Life as melodrama, history as play
Life as melodrama, history as play - Inaugural Lecture by Erica Carter
In December 1933, the Nassau Development Board launched The Nassau Magazine, an illustrated monthly showcasing the British colony of the Bahamas to international visitors. ‘Poets,’ one article suggested, ‘have returned in ecstasy from a trip among the Exuma Cays. Riotous with blues, greens, silver strands, and palms, the scene is enhanced by little hill ranges…Even hardhearted men who shake the stock exchanges with a nod have been rendered inarticulate with delight and wonder’.
The Nassau Magazine’s dramatic prose evokes a melodramatic heightening of social experience that was characteristic of postwar Nassau’s hectic white leisure culture. In this inaugural lecture, Erica Carter will show how fashion parades, beach barbecues, dances, the cinema, and calypso music engaged white tourists and expatriate residents in repeated re-enactments of life as melodrama. At the same
time, these melodramatic forms reinvented ideas of race, class, and gender in late colonial society.

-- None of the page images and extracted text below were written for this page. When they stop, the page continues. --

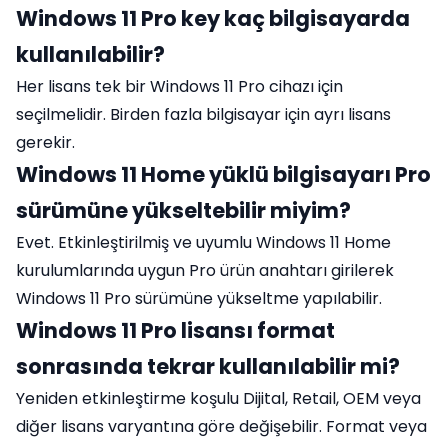
Windows 11 Pro key kaç bilgisayarda
kullanılabilir?
Her lisans tek bir Windows 11 Pro cihazı için
seçilmelidir. Birden fazla bilgisayar için ayrı lisans
gerekir.
Windows 11 Home yüklü bilgisayarı Pro
sürümüne yükseltebilir miyim?
Evet. Etkinleştirilmiş ve uyumlu Windows 11 Home
kurulumlarında uygun Pro ürün anahtarı girilerek
Windows 11 Pro sürümüne yükseltme yapılabilir.
Windows 11 Pro lisansı format
sonrasında tekrar kullanılabilir mi?
Yeniden etkinleştirme koşulu Dijital, Retail, OEM veya
diğer lisans varyantına göre değişebilir. Format veya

Focussing on the biographies of two post-war Bahamas nurses – Austrian émigré and colonial nurse Erna Felfernig, and the archipelago’s first black nursing sister, later its first hospital Matron, Hilda Bowen – this lecture explores the interlocking historical experiences that these dual life histories evince. The lived colonial melodrama of Erna Felfernig’s Bahamian life is contrasted with Hilda Bowen’s photographs, scrapbooks, and archived memorabilia. Bowen’s accounts, it is suggested, rewrite the melodrama of Bahamian life, recasting its conventions, and opening perspectives on vernacular history-writing as performance and play.

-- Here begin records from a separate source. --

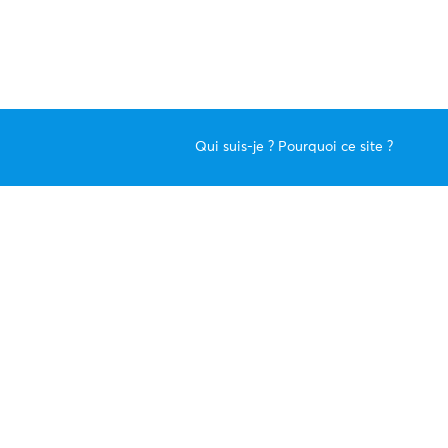
Qui suis-je ? Pourquoi ce site ?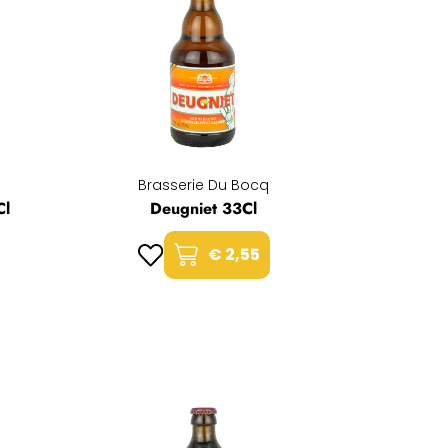
Brasserie Du Bocq
Cl
Deugniet 33Cl
€ 2,55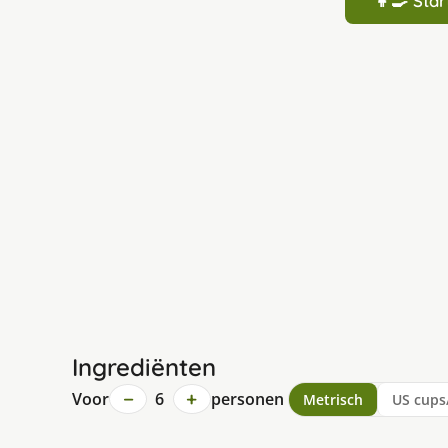
👩‍🍳 St
Ingrediënten
−
+
Voor
6
personen
Metrisch
US cups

ERICA CARTER is Professor of German and Film at King’s. Her publications include How German is She? Postwar West German reconstruction and the Consuming Woman (1997); The German Cinema Book (2002, co-edited with Tim Bergfelder and Deniz Göktürk); Dietrich’s Ghosts: The Sublime and the Beautiful in Third Reich Film (2004); and Béla Balázs: Early Film Theory(2010). She currently runs the UK German Screen Studies Network, and is co-director with Lara Feigel of the Centre for Modern Literature & Culture at King’s.